廃棄物炭化装置とカーボンクレジットを活用したWeb3.0事業を展開
東証スタンダード上場の株式会社北紡(証券コード:3409)は5日、暗号資産(仮想通貨)交換業者のビットトレード株式会社と暗号資産並びにWeb3.0関連ビジネスに関する基本合意書を締結したと発表した。
同社は環境分野をテーマとした独自トークンの発行を計画している。持続可能な社会の実現に貢献する仕組みを目指すものだ。
北紡は2025年5月14日に暗号資産およびRWA(Real World Assets)関連事業の開始を公表しており、6月30日の定時株主総会では関連する定款変更の承認を得ている。7月22日には8億円の決議枠でビットコイン購入を開始し、ドルコスト平均法による順次取得を実施している JinaCoin。さらに7月30日には香港のTHASH社と共同で仮想通貨マイニング事業を担う新会社設立も発表するなど、暗号資産関連事業への参入を加速させている JinaCoin。
環境関連トークンで新たなビジネスモデルを構築
今回の基本合意では、Web3.0及びグリーンエネルギー分野における活動支援と、両社が提供するサービスの推進に向けた具体的な提携内容について検討・協議を進めることが目的とされている。

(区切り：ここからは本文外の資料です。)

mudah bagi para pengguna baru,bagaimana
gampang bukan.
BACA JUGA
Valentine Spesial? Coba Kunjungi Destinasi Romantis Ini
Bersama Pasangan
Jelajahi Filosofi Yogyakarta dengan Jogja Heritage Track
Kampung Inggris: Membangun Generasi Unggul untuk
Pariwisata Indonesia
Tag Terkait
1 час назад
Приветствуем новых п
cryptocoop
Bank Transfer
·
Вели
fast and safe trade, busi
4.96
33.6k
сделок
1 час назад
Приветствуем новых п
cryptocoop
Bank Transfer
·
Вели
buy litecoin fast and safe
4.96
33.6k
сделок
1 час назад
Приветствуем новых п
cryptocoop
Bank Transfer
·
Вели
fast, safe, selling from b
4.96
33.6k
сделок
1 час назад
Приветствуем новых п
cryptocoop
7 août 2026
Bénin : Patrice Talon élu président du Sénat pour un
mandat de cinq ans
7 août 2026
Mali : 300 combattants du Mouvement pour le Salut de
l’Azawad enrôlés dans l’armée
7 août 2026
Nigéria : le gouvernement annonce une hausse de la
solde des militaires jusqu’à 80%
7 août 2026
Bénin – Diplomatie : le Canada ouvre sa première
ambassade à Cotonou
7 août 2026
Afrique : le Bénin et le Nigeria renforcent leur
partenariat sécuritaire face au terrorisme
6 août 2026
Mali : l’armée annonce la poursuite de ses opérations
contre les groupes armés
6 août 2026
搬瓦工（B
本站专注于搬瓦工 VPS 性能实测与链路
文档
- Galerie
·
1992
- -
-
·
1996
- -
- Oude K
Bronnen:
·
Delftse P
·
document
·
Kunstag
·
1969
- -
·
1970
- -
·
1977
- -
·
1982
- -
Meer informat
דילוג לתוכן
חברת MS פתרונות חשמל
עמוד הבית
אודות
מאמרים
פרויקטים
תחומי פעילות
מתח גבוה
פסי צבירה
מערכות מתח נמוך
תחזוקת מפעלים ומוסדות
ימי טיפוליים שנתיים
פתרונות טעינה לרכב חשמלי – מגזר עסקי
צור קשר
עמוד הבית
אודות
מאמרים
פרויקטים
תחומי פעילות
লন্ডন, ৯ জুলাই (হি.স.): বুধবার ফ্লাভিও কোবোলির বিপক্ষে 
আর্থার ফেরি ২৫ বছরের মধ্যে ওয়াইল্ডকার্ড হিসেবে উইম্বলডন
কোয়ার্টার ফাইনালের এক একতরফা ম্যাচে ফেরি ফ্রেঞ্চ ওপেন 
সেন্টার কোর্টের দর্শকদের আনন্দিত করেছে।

北紡が企画するトークンは環境関連トークンで、持続可能な社会の実現に貢献する仕組みを構築する計画だ。
具体的な事業展開として、廃棄物の炭化によって再利用可能な固形燃料を製造する高温熱分解装置やバイオマス発電所を活用した売電設備を用いた実証実験を行う予定である。カーボンクレジットの取得から売電収入による事業収益性を見極めていく方針で、環境技術とブロックチェーン技術を組み合わせた新たなビジネスモデルの確立を目指している。

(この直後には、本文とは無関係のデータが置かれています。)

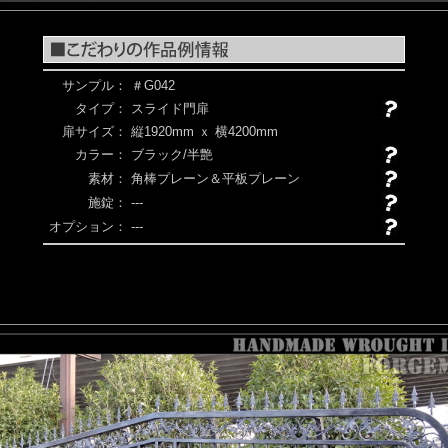
サンプル：
＃G042
タイプ：
スライド門扉
扉サイズ：
縦1920mm ｘ 横4200mm
カラー：
ブラック/半艶
素材：
角棒プレーン＆平板プレーン
施錠：
---
オプション：
---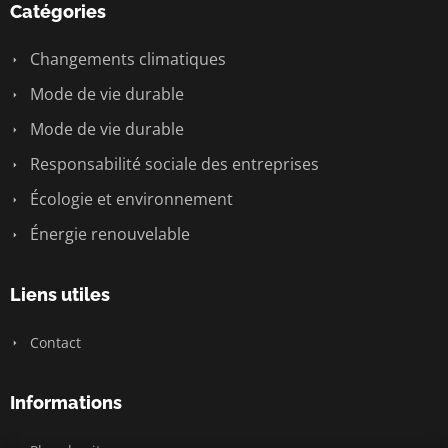
Catégories
Changements climatiques
Mode de vie durable
Mode de vie durable
Responsabilité sociale des entreprises
Écologie et environnement
Énergie renouvelable
Liens utiles
Contact
Informations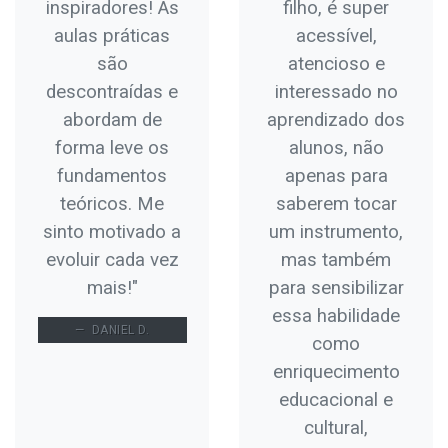
inspiradores! As
filho, é super
aulas práticas
acessível,
são
atencioso e
descontraídas e
interessado no
abordam de
aprendizado dos
forma leve os
alunos, não
fundamentos
apenas para
teóricos. Me
saberem tocar
sinto motivado a
um instrumento,
evoluir cada vez
mas também
mais!"
para sensibilizar
essa habilidade
DANIEL D.
como
enriquecimento
educacional e
cultural,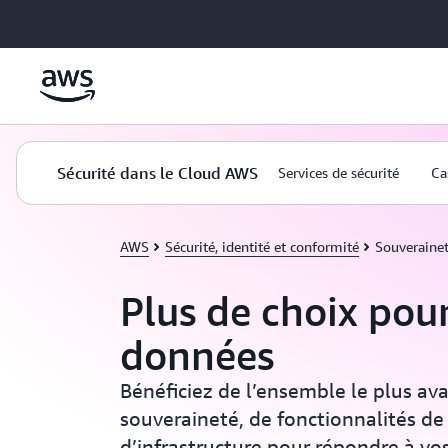
Passer au contenu principal
Sécurité dans le Cloud AWS
Services de sécurité
Ca
AWS
Sécurité, identité et conformité
Souveraine
Plus de choix pou
données
Bénéficiez de l’ensemble le plus av
souveraineté, de fonctionnalités de 
d’infrastructure pour répondre à vo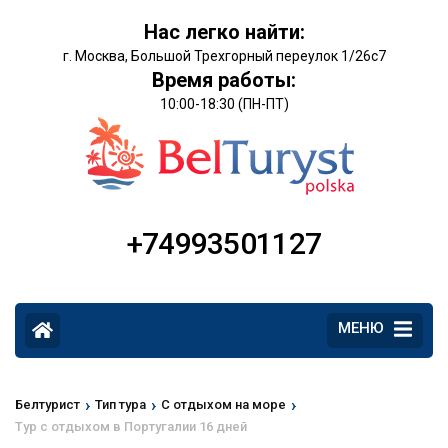
Нас легко найти:
г. Москва, Большой Трехгорный переулок 1/26с7
Время работы:
10:00-18:30 (ПН-ПТ)
+74993501127
МЕНЮ
›
›
›
Белтурист
Тип тура
С отдыхом на море
Тур с отдыхом в Португалии 16 дней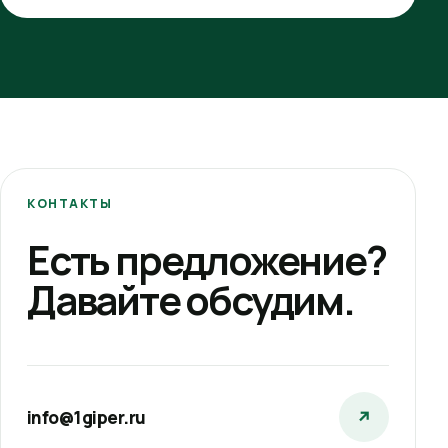
КОНТАКТЫ
Есть предложение?
Давайте обсудим.
info@1giper.ru
↗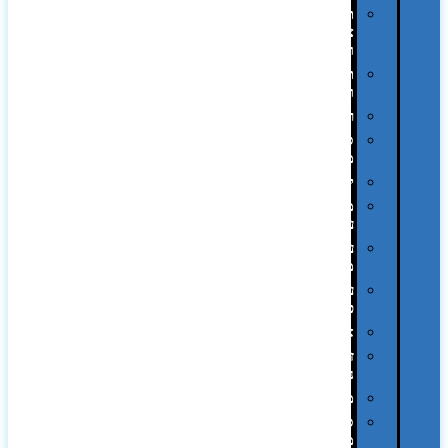
תיקי
צד
ומכתביות
תערוכות
וכנסים
רמקולים
סוכריות
ממותגות
יודאיקה
מארזי
עטים
עטי
מתכת
עטי
פלסטיק
אוזניות
זכרונות
ניידים
מפצלים
סביבת
מחשב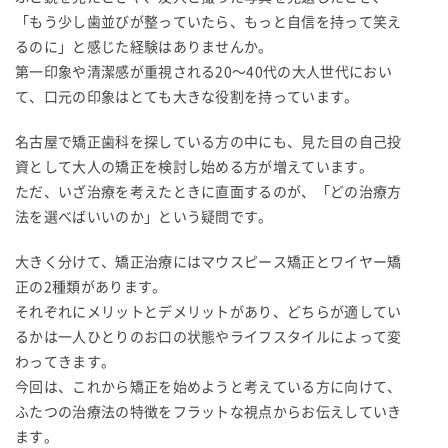
「もう少し歯並びが整っていたら、もっと自信を持って笑え
るのに」と感じた経験はありませんか。
第一印象や清潔感が重視される20〜40代の大人世代におい
て、口元の印象はとても大きな役割を持っています。
名古屋で矯正歯科を探している方の中にも、見た目の自己投
資として大人の矯正を検討し始める方が増えています。
ただ、いざ治療を考えたときに直面するのが、「どの治療方
法を選べばいいのか」という疑問です。
大きく分けて、矯正治療にはマウスピース矯正とワイヤー矯
正の2種類があります。
それぞれにメリットとデメリットがあり、どちらが適してい
るかは一人ひとりのお口の状態やライフスタイルによって変
わってきます。
今回は、これから矯正を始めようと考えている方に向けて、
ふたつの治療法の特徴をフラットな視点からお伝えしていき
ます。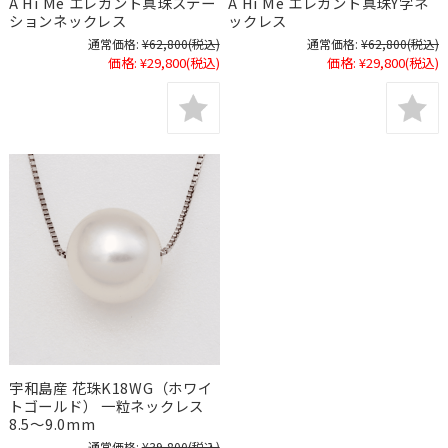
A Hi Me エレガント真珠ステー
A Hi Me エレガント真珠Y字ネ
ションネックレス
ックレス
通常価格:
¥62,800
(税込)
通常価格:
¥62,800
(税込)
価格:
¥29,800
(税込)
価格:
¥29,800
(税込)
宇和島産 花珠K18WG（ホワイ
トゴールド） 一粒ネックレス
8.5～9.0mm
通常価格:
¥39,800
(税込)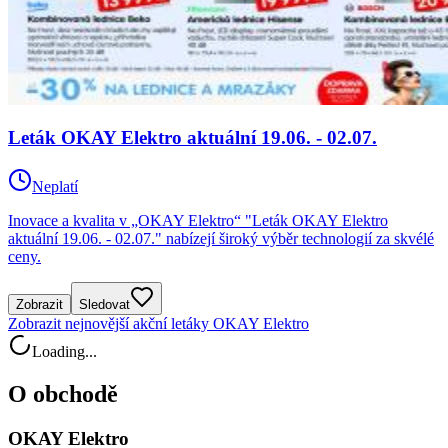
Leták OKAY Elektro aktuální 19.06. - 02.07.
Neplatí
Inovace a kvalita v „OKAY Elektro“ "Leták OKAY Elektro
aktuální 19.06. - 02.07." nabízejí široký výběr technologií za skvélé
ceny.
Zobrazit
Sledovat
Zobrazit nejnovější akční letáky OKAY Elektro
Loading...
O obchodě
OKAY Elektro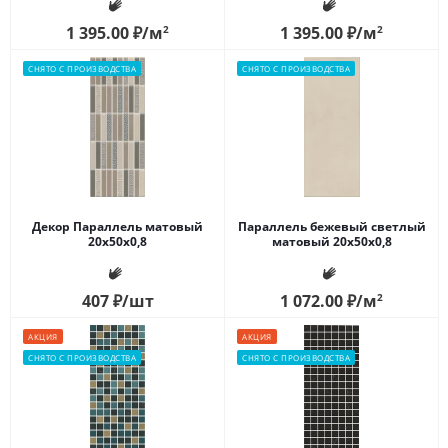
1 395.00
₽
/м
2
1 395.00
₽
/м
2
СНЯТО С ПРОИЗВОДСТВА
СНЯТО С ПРОИЗВОДСТВА
Декор Параллель матовый
Параллель бежевый светлый
20x50x0,8
матовый 20x50x0,8
407
₽
/шт
1 072.00
₽
/м
2
АКЦИЯ
АКЦИЯ
СНЯТО С ПРОИЗВОДСТВА
СНЯТО С ПРОИЗВОДСТВА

これは同社が既に発表している仮想通貨マイニング事業でも環境配慮型の手法を検討していることと一致している。国内では廃油発電、海外ではバイオマス発電など、再生可能エネルギーを活用したマイニング事業を推進する方針を示している。
同社は「将来的にはポイントサービスやマイレージサービスのように、トークン発行が日常的に普及する時代が訪れる」との見解を示している。

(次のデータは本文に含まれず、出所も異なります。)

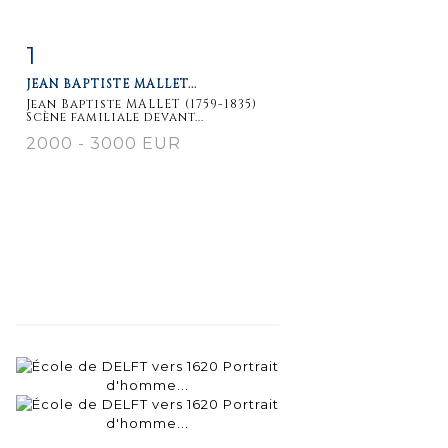
1
Fiche
Zoom
JEAN BAPTISTE MALLET...
détaillée
Jean Baptiste MALLET (1759-1835)
Scène familiale devant...
2000 - 3000 EUR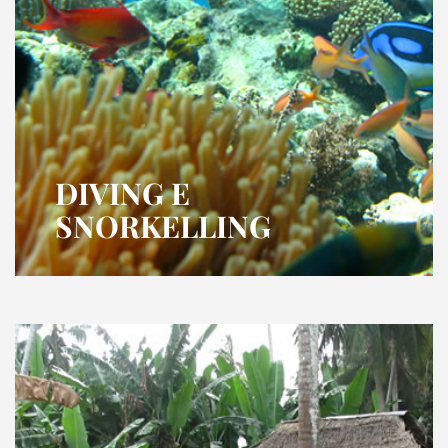
DIVING E
SNORKELLING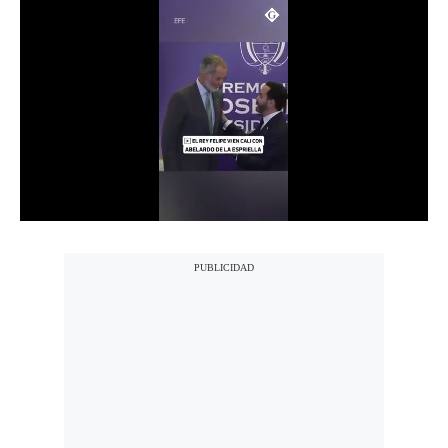
Notas Contratadas
Podcast
Gestión TV
Videos
Fotogalerías
gestion.pe
¿quiénes
Somos?
Términos
Y
Condiciones
Política
De
Privacidad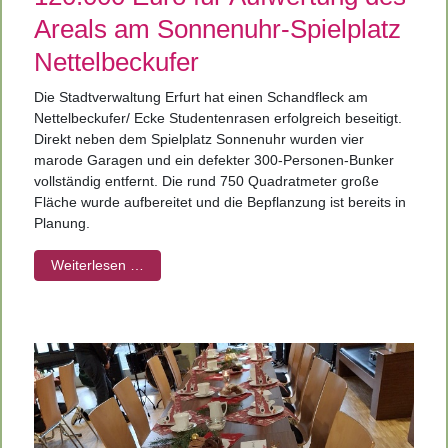
Areals am Sonnenuhr-Spielplatz
Nettelbeckufer
Die Stadtverwaltung Erfurt hat einen Schandfleck am
Nettelbeckufer/ Ecke Studentenrasen erfolgreich beseitigt.
Direkt neben dem Spielplatz Sonnenuhr wurden vier
marode Garagen und ein defekter 300-Personen-Bunker
vollständig entfernt. Die rund 750 Quadratmeter große
Fläche wurde aufbereitet und die Bepflanzung ist bereits in
Planung.
Weiterlesen …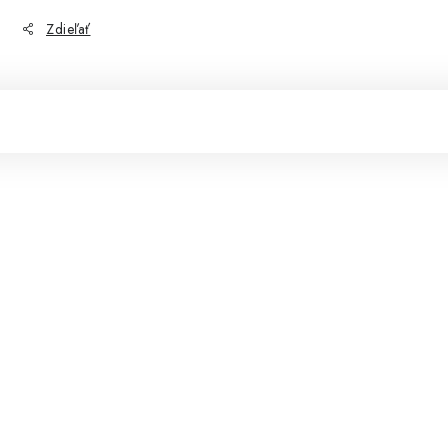
Zdieľať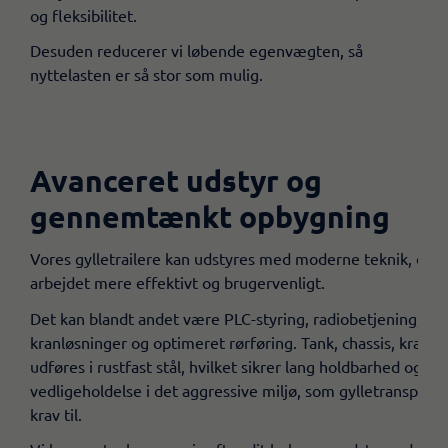
og fleksibilitet.
Desuden reducerer vi løbende egenvægten, så
nyttelasten er så stor som mulig.
Avanceret udstyr og
gennemtænkt opbygning
Vores gylletrailere kan udstyres med moderne teknik, der 
arbejdet mere effektivt og brugervenligt.
Det kan blandt andet være PLC-styring, radiobetjening,
kranløsninger og optimeret rørføring. Tank, chassis, kran o
udføres i rustfast stål, hvilket sikrer lang holdbarhed og m
vedligeholdelse i det aggressive miljø, som gylletransport s
krav til.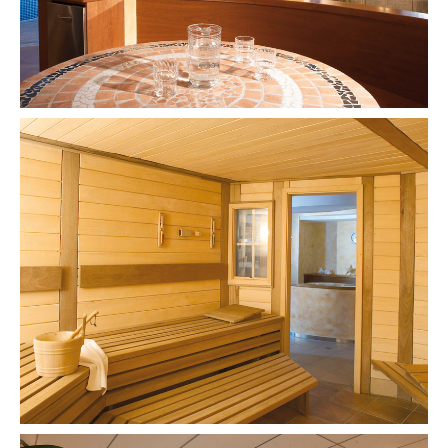
wellness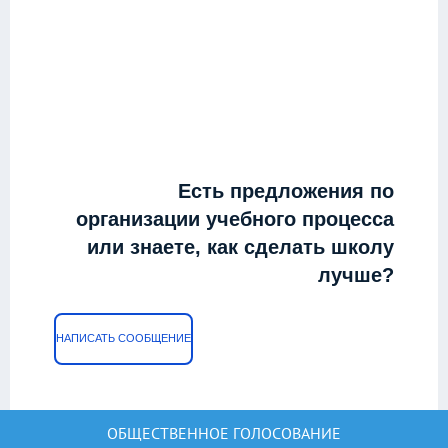
Есть предложения по
организации учебного процесса
или знаете, как сделать школу
лучше?
НАПИСАТЬ СООБЩЕНИЕ
ОБЩЕСТВЕННОЕ ГОЛОСОВАНИЕ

その将来を見据え、関連法規を遵守し、会計基準にも適合した健全なトークン発行を行う方針だ。
ビットトレードとの連携で技術・制度面を強化
提携相手のビットトレード株式会社は、暗号資産交換業(関東財務局長第00007号)及び第一種金融商品取引業(関東財務局長(金商)第3295号)の登録を受けた企業で、2016年9月設立、資本金1億円。
2025年3月期の業績は売上高21億8,700万円、営業利益6億400万円、当期純利益5億6,600万円と堅調な成長を示している。
今後は北紡の開発中独自トークンに関してトークンエコシステム及びブロックチェーンシステムを企画・開発するため、定期的な会議を開催する予定である。日本市場参入に関する様々な問題点について両社が協力し、万全を期してトークンビジネスに取り組む方針を示している。
北紡の暗号資産事業は多角的な展開を見せており、ビットコイン購入、マイニング事業、そして今回の環境関連トークン発行と、包括的な戦略を構築している。
北紡は2026年3月期の業績予想について、本件は織り込んでいないとしている。今後の業績に与える影響については詳細が判明次第、業績予想を適宜見直して適時かつ適切に開示するとしている。
環境技術とWeb3.0技術を融合した新たな事業展開により、同社の企業価値向上が期待される。